Compute how many lines in the listing below hold the string "Page", then state only the result.

============

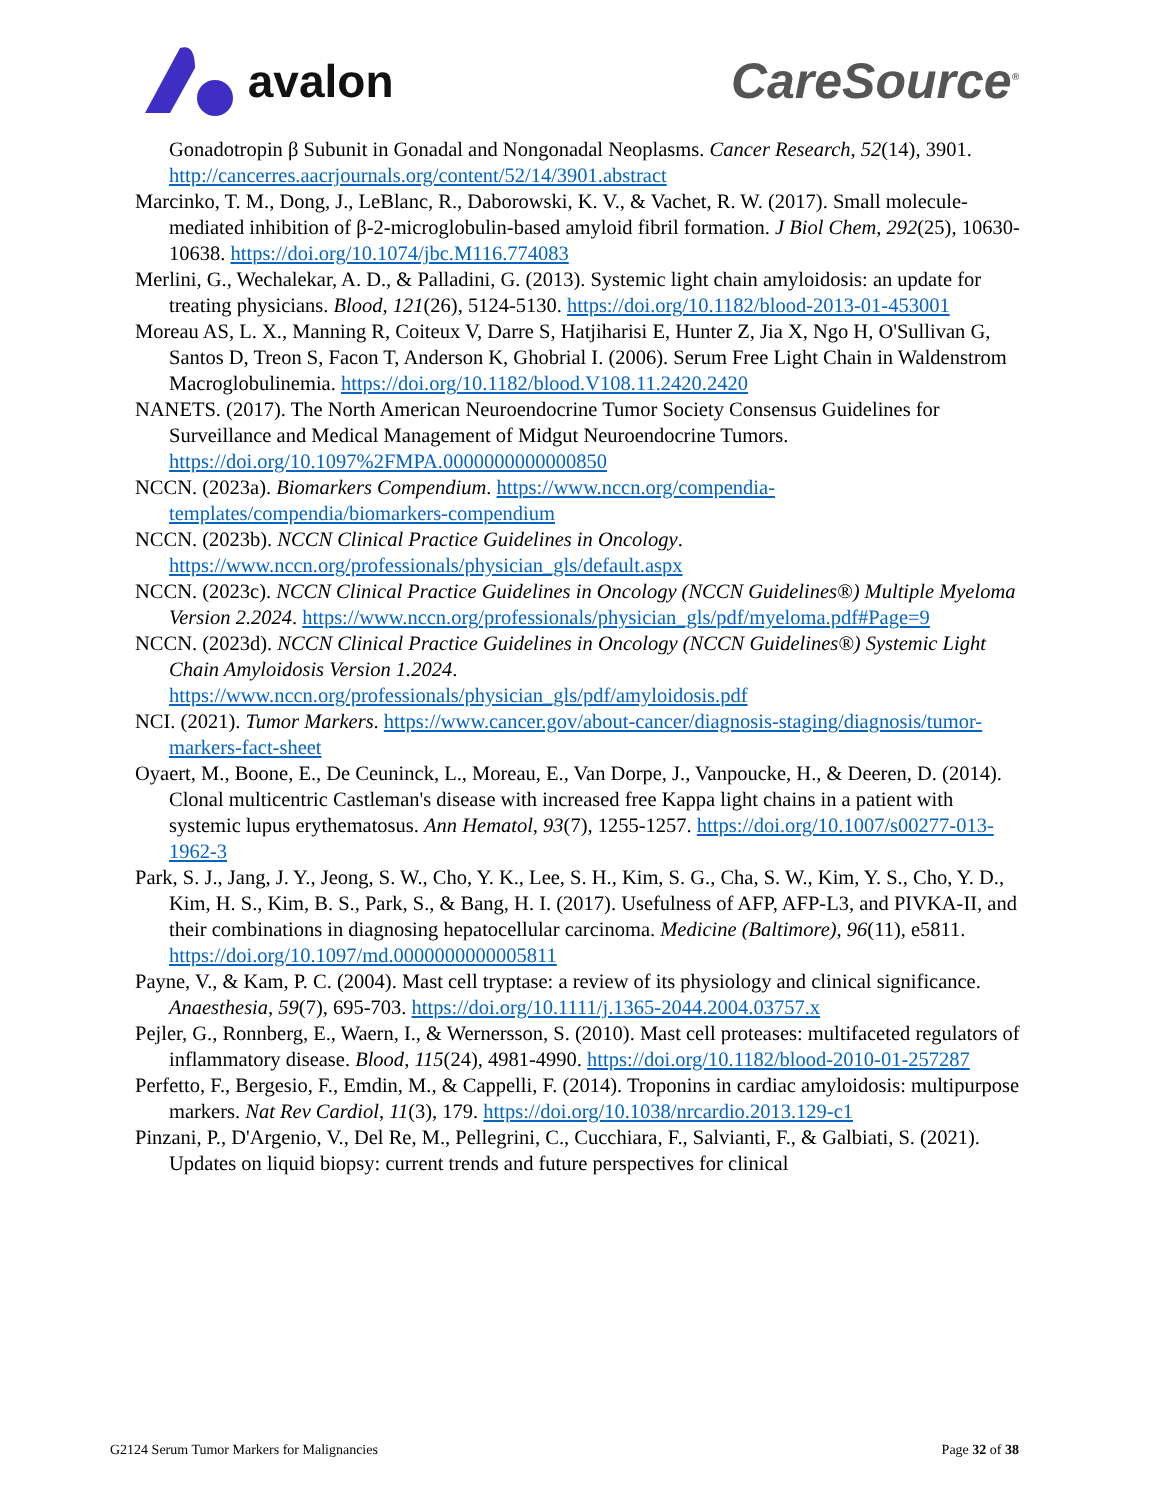avalon CareSource<sup>®</sup>
Gonadotropin β Subunit in Gonadal and Nongonadal Neoplasms. Cancer Research, 52(14), 3901. http://cancerres.aacrjournals.org/content/52/14/3901.abstract
Marcinko, T. M., Dong, J., LeBlanc, R., Daborowski, K. V., & Vachet, R. W. (2017). Small molecule-mediated inhibition of β-2-microglobulin-based amyloid fibril formation. J Biol Chem, 292(25), 10630-10638. https://doi.org/10.1074/jbc.M116.774083
Merlini, G., Wechalekar, A. D., & Palladini, G. (2013). Systemic light chain amyloidosis: an update for treating physicians. Blood, 121(26), 5124-5130. https://doi.org/10.1182/blood-2013-01-453001
Moreau AS, L. X., Manning R, Coiteux V, Darre S, Hatjiharisi E, Hunter Z, Jia X, Ngo H, O'Sullivan G, Santos D, Treon S, Facon T, Anderson K, Ghobrial I. (2006). Serum Free Light Chain in Waldenstrom Macroglobulinemia. https://doi.org/10.1182/blood.V108.11.2420.2420
NANETS. (2017). The North American Neuroendocrine Tumor Society Consensus Guidelines for Surveillance and Medical Management of Midgut Neuroendocrine Tumors. https://doi.org/10.1097%2FMPA.0000000000000850
NCCN. (2023a). Biomarkers Compendium. https://www.nccn.org/compendia-templates/compendia/biomarkers-compendium
NCCN. (2023b). NCCN Clinical Practice Guidelines in Oncology. https://www.nccn.org/professionals/physician_gls/default.aspx
NCCN. (2023c). NCCN Clinical Practice Guidelines in Oncology (NCCN Guidelines®) Multiple Myeloma Version 2.2024. https://www.nccn.org/professionals/physician_gls/pdf/myeloma.pdf#Page=9
NCCN. (2023d). NCCN Clinical Practice Guidelines in Oncology (NCCN Guidelines®) Systemic Light Chain Amyloidosis Version 1.2024. https://www.nccn.org/professionals/physician_gls/pdf/amyloidosis.pdf
NCI. (2021). Tumor Markers. https://www.cancer.gov/about-cancer/diagnosis-staging/diagnosis/tumor-markers-fact-sheet
Oyaert, M., Boone, E., De Ceuninck, L., Moreau, E., Van Dorpe, J., Vanpoucke, H., & Deeren, D. (2014). Clonal multicentric Castleman's disease with increased free Kappa light chains in a patient with systemic lupus erythematosus. Ann Hematol, 93(7), 1255-1257. https://doi.org/10.1007/s00277-013-1962-3
Park, S. J., Jang, J. Y., Jeong, S. W., Cho, Y. K., Lee, S. H., Kim, S. G., Cha, S. W., Kim, Y. S., Cho, Y. D., Kim, H. S., Kim, B. S., Park, S., & Bang, H. I. (2017). Usefulness of AFP, AFP-L3, and PIVKA-II, and their combinations in diagnosing hepatocellular carcinoma. Medicine (Baltimore), 96(11), e5811. https://doi.org/10.1097/md.0000000000005811
Payne, V., & Kam, P. C. (2004). Mast cell tryptase: a review of its physiology and clinical significance. Anaesthesia, 59(7), 695-703. https://doi.org/10.1111/j.1365-2044.2004.03757.x
Pejler, G., Ronnberg, E., Waern, I., & Wernersson, S. (2010). Mast cell proteases: multifaceted regulators of inflammatory disease. Blood, 115(24), 4981-4990. https://doi.org/10.1182/blood-2010-01-257287
Perfetto, F., Bergesio, F., Emdin, M., & Cappelli, F. (2014). Troponins in cardiac amyloidosis: multipurpose markers. Nat Rev Cardiol, 11(3), 179. https://doi.org/10.1038/nrcardio.2013.129-c1
Pinzani, P., D'Argenio, V., Del Re, M., Pellegrini, C., Cucchiara, F., Salvianti, F., & Galbiati, S. (2021). Updates on liquid biopsy: current trends and future perspectives for clinical
G2124 Serum Tumor Markers for Malignancies Page 32 of 38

============

**ANSWER FOR THIS EXERCISE**
2